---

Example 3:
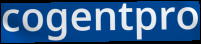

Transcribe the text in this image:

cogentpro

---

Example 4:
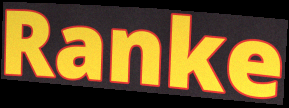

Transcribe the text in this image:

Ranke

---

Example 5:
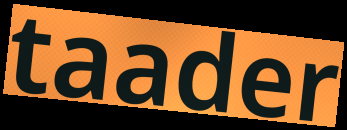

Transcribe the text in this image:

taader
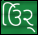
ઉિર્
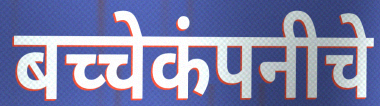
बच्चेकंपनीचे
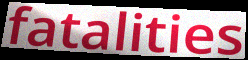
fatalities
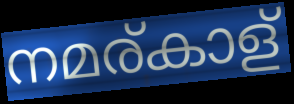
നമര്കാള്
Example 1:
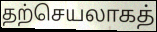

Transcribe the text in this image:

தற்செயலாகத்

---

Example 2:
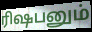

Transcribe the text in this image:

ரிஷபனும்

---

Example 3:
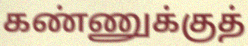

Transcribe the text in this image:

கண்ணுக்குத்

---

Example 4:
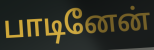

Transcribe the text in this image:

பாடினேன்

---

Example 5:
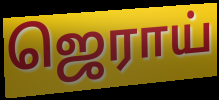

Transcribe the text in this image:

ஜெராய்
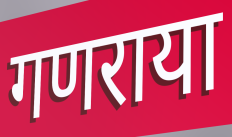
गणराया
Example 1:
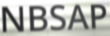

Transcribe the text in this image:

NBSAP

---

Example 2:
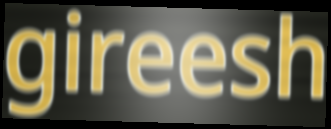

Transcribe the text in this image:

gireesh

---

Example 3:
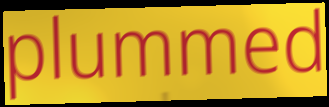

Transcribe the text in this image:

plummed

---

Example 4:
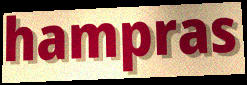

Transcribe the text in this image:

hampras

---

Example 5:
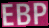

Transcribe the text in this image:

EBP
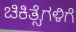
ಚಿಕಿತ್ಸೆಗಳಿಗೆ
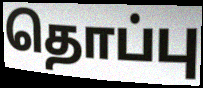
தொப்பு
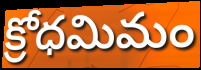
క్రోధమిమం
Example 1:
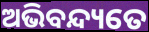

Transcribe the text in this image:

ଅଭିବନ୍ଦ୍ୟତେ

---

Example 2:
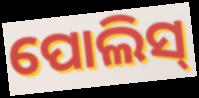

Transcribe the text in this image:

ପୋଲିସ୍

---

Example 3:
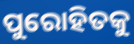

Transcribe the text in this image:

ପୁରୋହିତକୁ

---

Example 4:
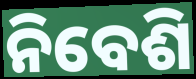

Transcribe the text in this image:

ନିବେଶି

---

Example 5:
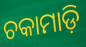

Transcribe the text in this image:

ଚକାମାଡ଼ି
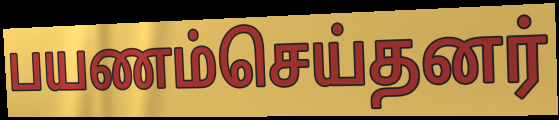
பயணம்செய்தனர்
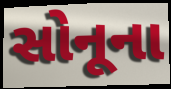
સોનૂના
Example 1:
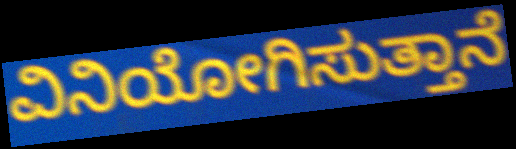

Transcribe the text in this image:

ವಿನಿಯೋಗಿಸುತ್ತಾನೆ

____

→ **What to produce**
Reproduce the data above line for line, excluding every picture.

→ **Response to this task**
---

Example 3:

Transcribe the text in this image:

cogentpro

---

Example 4:

Transcribe the text in this image:

Ranke

---

Example 5:

Transcribe the text in this image:

taader
ઉિર્
बच्चेकंपनीचे
fatalities
നമര്കാള്
Example 1:

Transcribe the text in this image:

தற்செயலாகத்

---

Example 2:

Transcribe the text in this image:

ரிஷபனும்

---

Example 3:

Transcribe the text in this image:

கண்ணுக்குத்

---

Example 4:

Transcribe the text in this image:

பாடினேன்

---

Example 5:

Transcribe the text in this image:

ஜெராய்
गणराया
Example 1:

Transcribe the text in this image:

NBSAP

---

Example 2:

Transcribe the text in this image:

gireesh

---

Example 3:

Transcribe the text in this image:

plummed

---

Example 4:

Transcribe the text in this image:

hampras

---

Example 5:

Transcribe the text in this image:

EBP
ಚಿಕಿತ್ಸೆಗಳಿಗೆ
தொப்பு
క్రోధమిమం
Example 1:

Transcribe the text in this image:

ଅଭିବନ୍ଦ୍ୟତେ

---

Example 2:

Transcribe the text in this image:

ପୋଲିସ୍

---

Example 3:

Transcribe the text in this image:

ପୁରୋହିତକୁ

---

Example 4:

Transcribe the text in this image:

ନିବେଶି

---

Example 5:

Transcribe the text in this image:

ଚକାମାଡ଼ି
பயணம்செய்தனர்
સોનૂના
Example 1:

Transcribe the text in this image:

ವಿನಿಯೋಗಿಸುತ್ತಾನೆ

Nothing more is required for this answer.